Action item:
Through the line with "## Аппаратная часть" and starting from the first line, return the records below word for word, with pictures left out.

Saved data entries
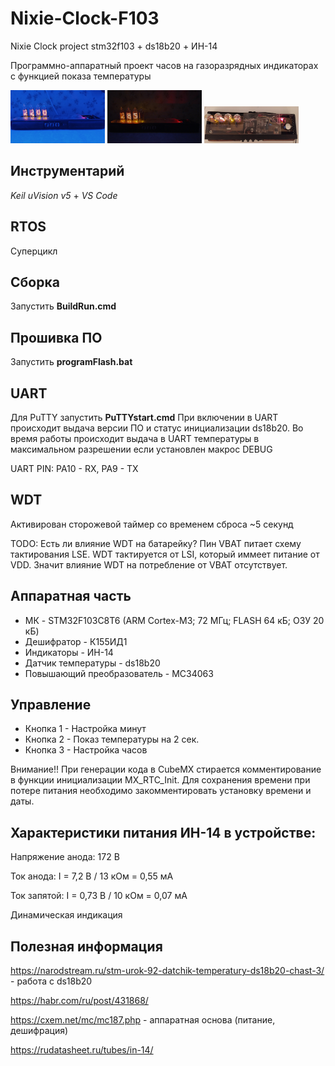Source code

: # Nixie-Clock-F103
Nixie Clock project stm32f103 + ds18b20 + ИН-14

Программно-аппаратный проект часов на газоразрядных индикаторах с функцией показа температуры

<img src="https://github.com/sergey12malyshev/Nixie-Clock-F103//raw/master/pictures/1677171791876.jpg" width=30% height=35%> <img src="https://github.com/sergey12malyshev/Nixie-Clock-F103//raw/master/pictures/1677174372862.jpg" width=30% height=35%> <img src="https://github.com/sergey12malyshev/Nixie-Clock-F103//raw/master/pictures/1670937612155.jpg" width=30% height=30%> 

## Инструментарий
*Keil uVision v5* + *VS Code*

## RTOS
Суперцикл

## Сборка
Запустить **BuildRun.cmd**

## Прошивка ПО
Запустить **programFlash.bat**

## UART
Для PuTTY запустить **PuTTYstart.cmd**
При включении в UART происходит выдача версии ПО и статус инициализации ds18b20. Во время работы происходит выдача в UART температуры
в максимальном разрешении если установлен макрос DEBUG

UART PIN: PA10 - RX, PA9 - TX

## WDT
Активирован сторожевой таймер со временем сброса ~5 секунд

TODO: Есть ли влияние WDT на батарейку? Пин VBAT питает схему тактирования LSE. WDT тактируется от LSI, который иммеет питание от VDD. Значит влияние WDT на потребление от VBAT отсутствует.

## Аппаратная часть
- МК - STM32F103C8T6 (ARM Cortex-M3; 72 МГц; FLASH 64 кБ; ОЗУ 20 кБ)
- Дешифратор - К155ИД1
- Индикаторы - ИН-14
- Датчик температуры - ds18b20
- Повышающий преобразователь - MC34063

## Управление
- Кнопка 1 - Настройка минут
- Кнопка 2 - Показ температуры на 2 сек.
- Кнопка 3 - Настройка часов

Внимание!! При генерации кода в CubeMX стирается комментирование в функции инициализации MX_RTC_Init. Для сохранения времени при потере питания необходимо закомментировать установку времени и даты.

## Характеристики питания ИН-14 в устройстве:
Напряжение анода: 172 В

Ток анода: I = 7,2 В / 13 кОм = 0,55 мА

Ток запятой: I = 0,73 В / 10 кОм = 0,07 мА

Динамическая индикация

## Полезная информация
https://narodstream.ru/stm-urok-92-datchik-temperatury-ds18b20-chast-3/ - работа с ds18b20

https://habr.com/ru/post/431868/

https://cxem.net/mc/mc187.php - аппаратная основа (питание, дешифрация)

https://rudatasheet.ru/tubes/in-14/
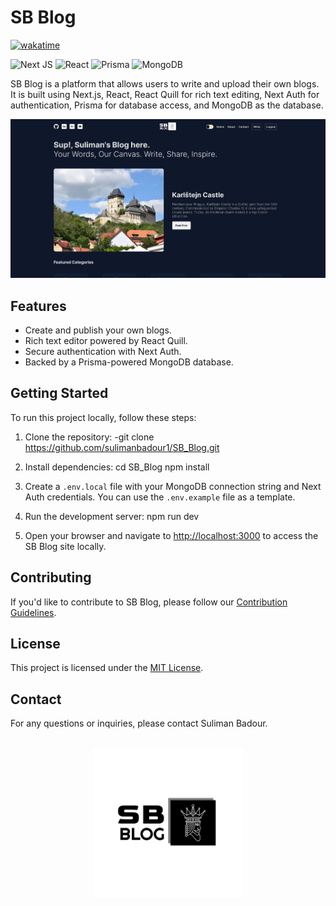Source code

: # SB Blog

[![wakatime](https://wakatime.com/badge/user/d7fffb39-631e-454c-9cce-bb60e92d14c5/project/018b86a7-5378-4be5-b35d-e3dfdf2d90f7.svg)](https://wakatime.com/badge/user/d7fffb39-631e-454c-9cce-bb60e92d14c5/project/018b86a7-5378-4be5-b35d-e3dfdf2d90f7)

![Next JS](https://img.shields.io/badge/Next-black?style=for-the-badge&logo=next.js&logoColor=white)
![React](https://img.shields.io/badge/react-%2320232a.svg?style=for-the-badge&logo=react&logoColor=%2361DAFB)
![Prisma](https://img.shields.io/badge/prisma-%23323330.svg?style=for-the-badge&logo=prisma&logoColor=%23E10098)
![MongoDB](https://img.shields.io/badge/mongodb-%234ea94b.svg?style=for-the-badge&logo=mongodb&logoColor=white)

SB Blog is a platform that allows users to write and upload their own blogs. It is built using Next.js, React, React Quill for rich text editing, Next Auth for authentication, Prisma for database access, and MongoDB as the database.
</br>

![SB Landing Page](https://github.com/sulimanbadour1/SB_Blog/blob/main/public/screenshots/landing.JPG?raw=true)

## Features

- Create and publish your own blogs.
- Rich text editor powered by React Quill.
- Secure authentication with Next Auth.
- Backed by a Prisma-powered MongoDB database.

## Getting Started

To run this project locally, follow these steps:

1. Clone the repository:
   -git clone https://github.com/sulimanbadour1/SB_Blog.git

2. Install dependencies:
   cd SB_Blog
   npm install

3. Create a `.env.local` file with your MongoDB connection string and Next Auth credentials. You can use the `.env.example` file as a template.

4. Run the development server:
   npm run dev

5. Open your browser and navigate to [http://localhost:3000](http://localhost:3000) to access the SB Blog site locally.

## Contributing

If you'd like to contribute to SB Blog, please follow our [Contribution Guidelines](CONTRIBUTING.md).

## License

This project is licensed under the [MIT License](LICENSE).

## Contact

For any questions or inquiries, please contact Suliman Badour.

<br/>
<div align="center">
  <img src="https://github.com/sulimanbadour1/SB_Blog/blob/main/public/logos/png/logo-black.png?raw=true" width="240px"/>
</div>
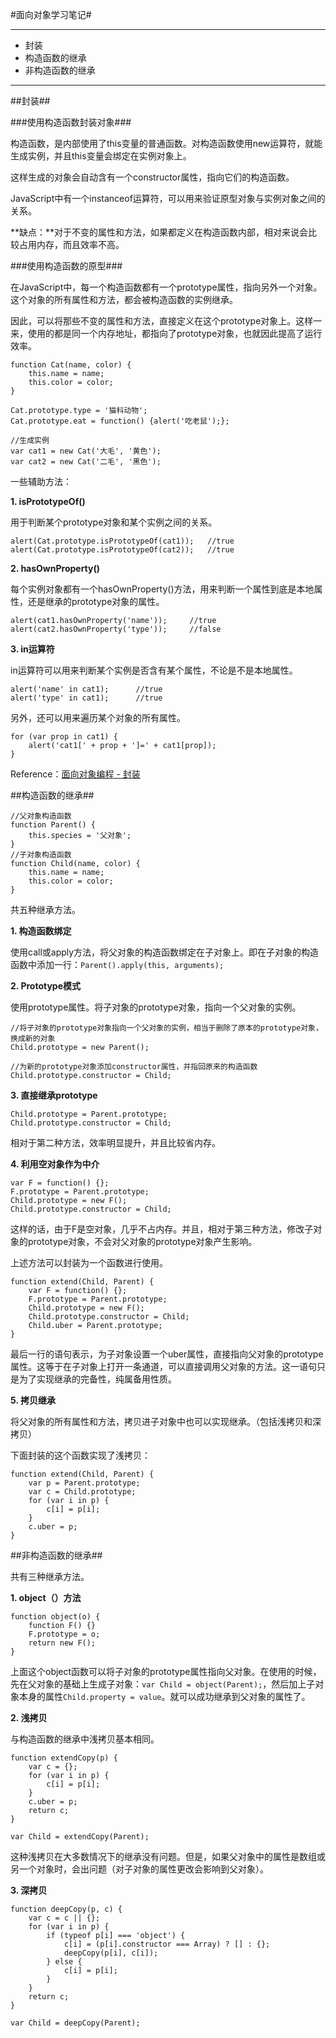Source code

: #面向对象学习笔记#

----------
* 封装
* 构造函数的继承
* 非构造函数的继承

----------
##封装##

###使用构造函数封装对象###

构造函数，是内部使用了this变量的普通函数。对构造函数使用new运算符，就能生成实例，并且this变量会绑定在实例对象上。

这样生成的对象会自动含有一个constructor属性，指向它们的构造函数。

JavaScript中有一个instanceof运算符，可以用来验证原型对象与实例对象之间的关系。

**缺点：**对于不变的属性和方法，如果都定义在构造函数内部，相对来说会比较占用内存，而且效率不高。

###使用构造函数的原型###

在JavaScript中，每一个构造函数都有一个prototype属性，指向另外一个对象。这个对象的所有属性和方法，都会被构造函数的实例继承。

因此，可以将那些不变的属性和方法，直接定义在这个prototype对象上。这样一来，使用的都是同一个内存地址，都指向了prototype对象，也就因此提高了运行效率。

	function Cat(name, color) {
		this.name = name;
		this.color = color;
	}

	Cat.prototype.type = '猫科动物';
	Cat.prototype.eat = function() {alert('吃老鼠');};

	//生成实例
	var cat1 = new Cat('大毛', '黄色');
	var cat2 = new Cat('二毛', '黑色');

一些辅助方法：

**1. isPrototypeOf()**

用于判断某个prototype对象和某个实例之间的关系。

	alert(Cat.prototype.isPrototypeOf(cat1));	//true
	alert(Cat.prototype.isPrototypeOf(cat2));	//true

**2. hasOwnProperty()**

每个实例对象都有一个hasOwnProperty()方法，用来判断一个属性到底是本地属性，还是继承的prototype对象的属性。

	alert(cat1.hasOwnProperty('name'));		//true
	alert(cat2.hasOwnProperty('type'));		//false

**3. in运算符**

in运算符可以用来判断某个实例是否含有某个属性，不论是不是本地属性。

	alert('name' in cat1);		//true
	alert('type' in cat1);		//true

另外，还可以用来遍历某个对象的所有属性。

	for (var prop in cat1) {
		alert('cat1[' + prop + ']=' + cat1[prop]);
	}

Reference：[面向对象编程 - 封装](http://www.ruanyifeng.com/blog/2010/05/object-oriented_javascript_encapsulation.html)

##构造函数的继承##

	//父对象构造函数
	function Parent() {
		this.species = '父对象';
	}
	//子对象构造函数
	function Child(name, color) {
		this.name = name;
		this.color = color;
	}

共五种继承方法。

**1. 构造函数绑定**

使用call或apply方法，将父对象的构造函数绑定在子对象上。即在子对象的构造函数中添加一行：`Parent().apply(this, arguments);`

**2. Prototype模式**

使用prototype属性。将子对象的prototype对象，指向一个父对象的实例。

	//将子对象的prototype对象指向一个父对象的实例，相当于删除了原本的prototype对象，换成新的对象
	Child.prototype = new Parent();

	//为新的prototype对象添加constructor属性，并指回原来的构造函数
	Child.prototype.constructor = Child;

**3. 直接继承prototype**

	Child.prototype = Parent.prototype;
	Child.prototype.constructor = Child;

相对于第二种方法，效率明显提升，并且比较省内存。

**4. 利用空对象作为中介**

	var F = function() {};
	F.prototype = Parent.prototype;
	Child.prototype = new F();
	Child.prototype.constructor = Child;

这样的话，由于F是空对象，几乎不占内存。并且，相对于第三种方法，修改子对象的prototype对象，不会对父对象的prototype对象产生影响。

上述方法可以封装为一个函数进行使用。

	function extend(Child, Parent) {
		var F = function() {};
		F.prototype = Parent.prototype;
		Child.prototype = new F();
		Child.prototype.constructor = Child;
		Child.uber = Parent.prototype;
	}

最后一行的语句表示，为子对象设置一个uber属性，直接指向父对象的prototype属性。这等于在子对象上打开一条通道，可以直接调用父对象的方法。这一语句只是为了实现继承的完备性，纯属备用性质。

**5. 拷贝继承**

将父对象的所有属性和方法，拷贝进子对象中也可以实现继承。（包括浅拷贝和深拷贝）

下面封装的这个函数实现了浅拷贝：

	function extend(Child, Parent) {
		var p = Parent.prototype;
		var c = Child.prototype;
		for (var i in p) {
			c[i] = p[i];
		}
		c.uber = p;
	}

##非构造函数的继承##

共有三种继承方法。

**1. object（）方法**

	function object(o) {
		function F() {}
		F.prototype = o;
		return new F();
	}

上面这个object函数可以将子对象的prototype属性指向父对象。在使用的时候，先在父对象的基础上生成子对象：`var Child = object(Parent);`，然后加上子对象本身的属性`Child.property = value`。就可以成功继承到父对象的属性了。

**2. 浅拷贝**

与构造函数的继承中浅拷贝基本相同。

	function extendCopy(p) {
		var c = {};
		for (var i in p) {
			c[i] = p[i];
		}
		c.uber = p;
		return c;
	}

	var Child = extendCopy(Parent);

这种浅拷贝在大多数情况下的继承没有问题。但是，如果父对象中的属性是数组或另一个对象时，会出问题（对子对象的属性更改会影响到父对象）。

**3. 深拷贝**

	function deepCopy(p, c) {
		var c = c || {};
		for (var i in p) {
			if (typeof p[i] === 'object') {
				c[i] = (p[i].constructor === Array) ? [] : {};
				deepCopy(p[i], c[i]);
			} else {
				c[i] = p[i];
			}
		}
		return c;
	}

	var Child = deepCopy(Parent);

Task result:
Source code

: # Nixie-Clock-F103
Nixie Clock project stm32f103 + ds18b20 + ИН-14

Программно-аппаратный проект часов на газоразрядных индикаторах с функцией показа температуры

<img src="https://github.com/sergey12malyshev/Nixie-Clock-F103//raw/master/pictures/1677171791876.jpg" width=30% height=35%> <img src="https://github.com/sergey12malyshev/Nixie-Clock-F103//raw/master/pictures/1677174372862.jpg" width=30% height=35%> <img src="https://github.com/sergey12malyshev/Nixie-Clock-F103//raw/master/pictures/1670937612155.jpg" width=30% height=30%> 

## Инструментарий
*Keil uVision v5* + *VS Code*

## RTOS
Суперцикл

## Сборка
Запустить **BuildRun.cmd**

## Прошивка ПО
Запустить **programFlash.bat**

## UART
Для PuTTY запустить **PuTTYstart.cmd**
При включении в UART происходит выдача версии ПО и статус инициализации ds18b20. Во время работы происходит выдача в UART температуры
в максимальном разрешении если установлен макрос DEBUG

UART PIN: PA10 - RX, PA9 - TX

## WDT
Активирован сторожевой таймер со временем сброса ~5 секунд

TODO: Есть ли влияние WDT на батарейку? Пин VBAT питает схему тактирования LSE. WDT тактируется от LSI, который иммеет питание от VDD. Значит влияние WDT на потребление от VBAT отсутствует.

## Аппаратная часть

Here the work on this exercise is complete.